Another C word (Convenience)

Corey Haines recently posted a note to the software craftsmanship mailing list about definable process.

What I love is the repetition of the phrase
choosing the 'most convenient' place to put the
code, rather than where it actually makes sense

I have fallen victim to this. Rather than trudge through the code to make something explicit, we looked for the most convenient point of code insertion. Even while my partner and I talked about how it felt too implicit and a little "clever", we tried anyway hoping it would save us the cost of tracking down the places where the code was needed.

It turned out to be too clever by half (at least) and got us into a mess of indirect recursion and ugliness. Eventually we figured out how to have the compiler & tests tell us where the code was used so we could make changes explicit in their context, and this took us all of an hour maybe. It was a small cost, and left us with a more explicit answer.

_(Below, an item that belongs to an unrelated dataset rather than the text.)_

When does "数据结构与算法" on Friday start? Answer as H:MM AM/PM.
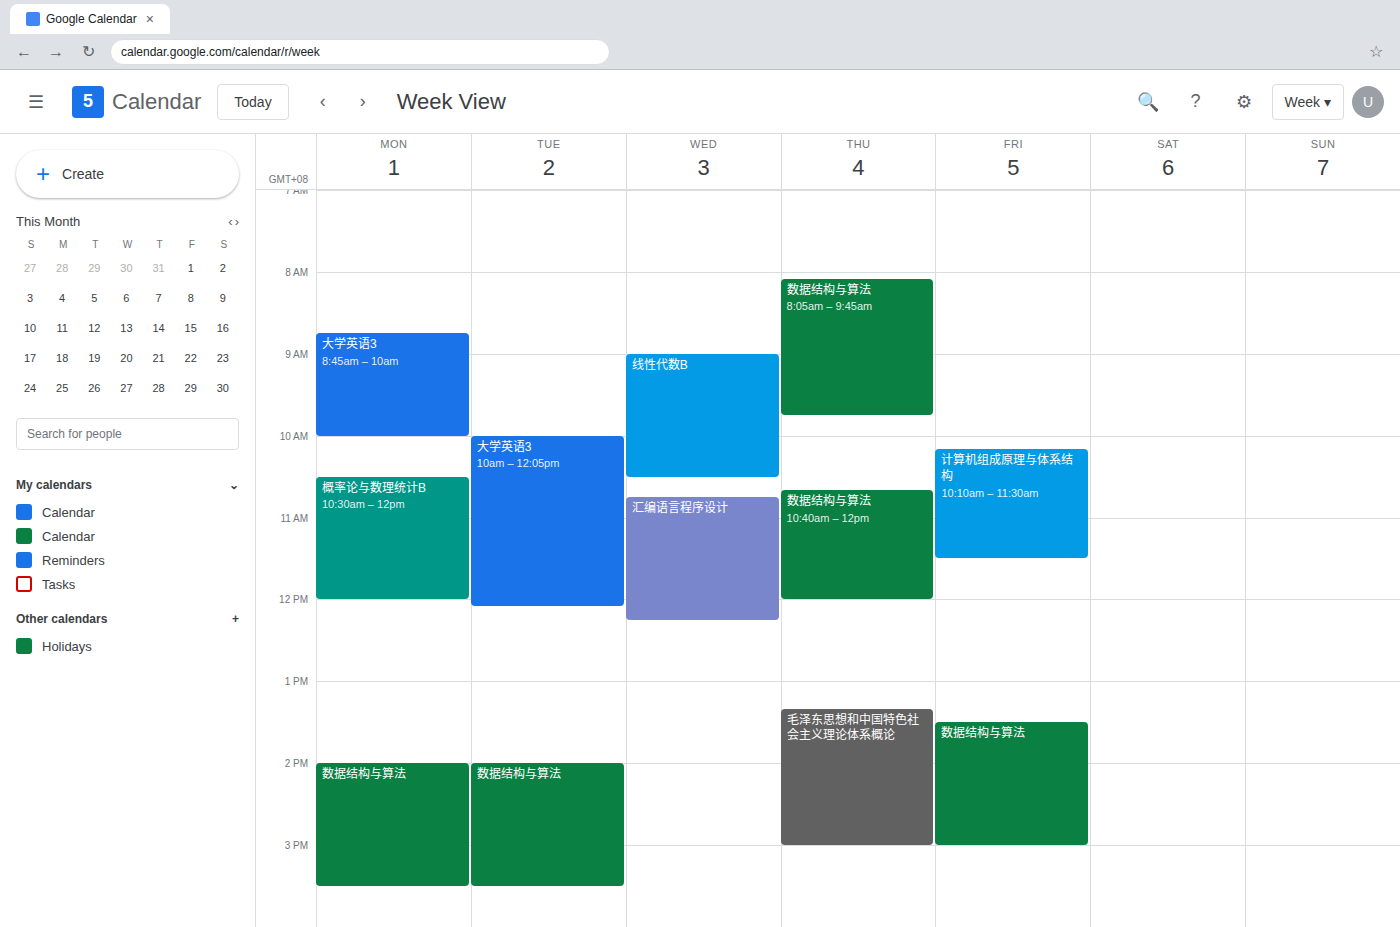
1:30 PM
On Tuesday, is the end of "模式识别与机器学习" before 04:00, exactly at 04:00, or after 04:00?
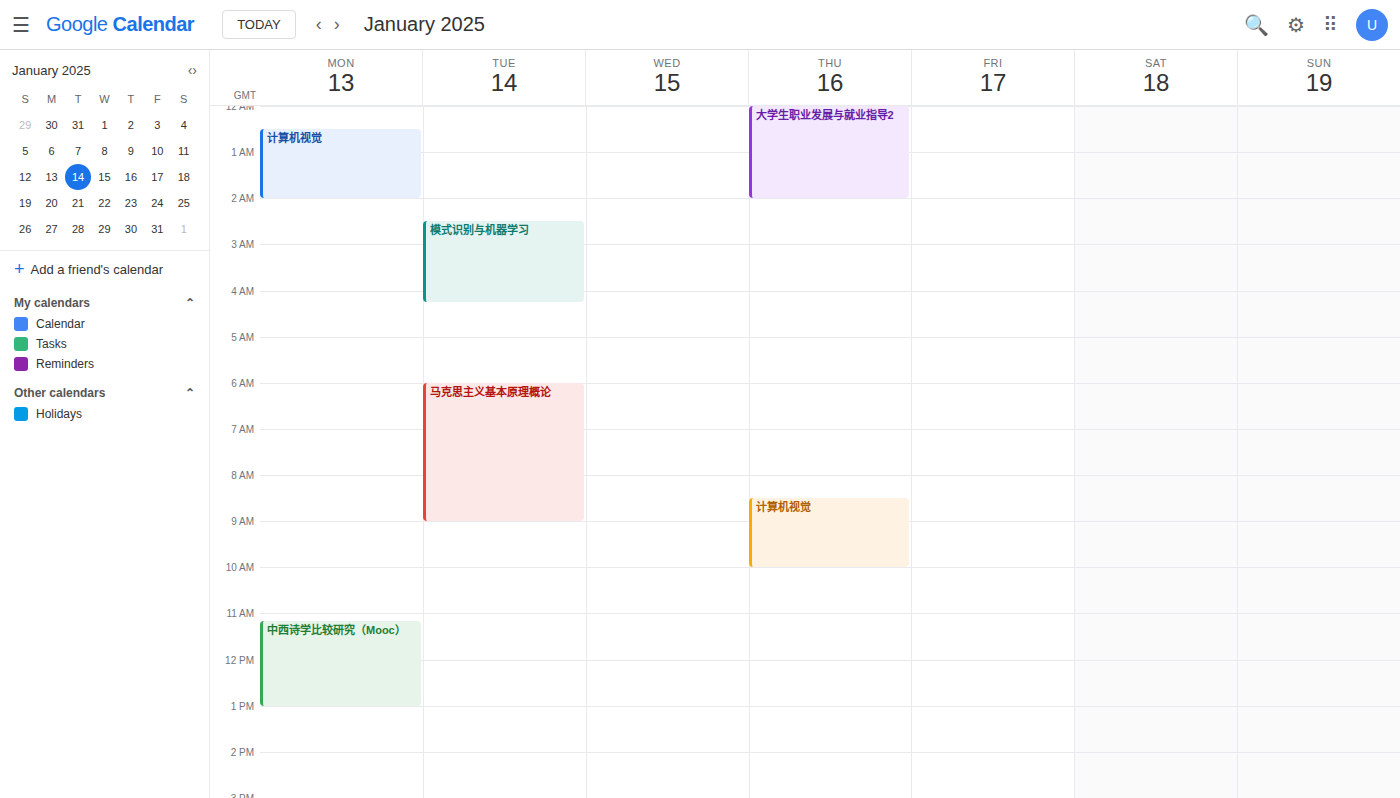
04:15 -- after 04:00, 15 minutes below the 04:00 line.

Of course, it also meant that some code was now being called in seven or eight places instead of one. As we made this change, it didn't seem quite DRY enough, but it was explicit and clear and worked. Lacking the imagination and time to figure out how to make it more DRY without sacrificing the clarity, we left it. We may get to revisit it at some time, we may not. But the code is working, it is explicit, it expresses itself well, and it has tests. We could do worse.

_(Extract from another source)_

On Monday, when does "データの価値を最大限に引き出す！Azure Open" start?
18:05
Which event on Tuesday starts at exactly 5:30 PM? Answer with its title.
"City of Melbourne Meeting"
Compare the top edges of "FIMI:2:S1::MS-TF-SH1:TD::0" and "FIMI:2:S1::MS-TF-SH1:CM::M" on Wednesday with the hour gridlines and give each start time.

I think Corey Haines nailed this one. Read his post. There is undeniably a siren's song calling us to put code in the most convenient (however implicity) places in the code instead of putting it where it makes the most sense. And, as Wally remarked in his response to "The C Word", sometimes people scatter clever code around the project instead of going through the inconvenience of building it a place to live.

Convenience already has a pejorative sense, due to the Dana Carvey's SNL "church lady" character. I suppose all day I'll hear his/her voice in my head saying "Isn't that conveeeeeeenient?" and sometimes "Isn't that special?"

1 comment:

  1. Thanks for the kind words about my post. I love your reference to the church lady; I might just have to start saying 'isn't that convieneeent' more often.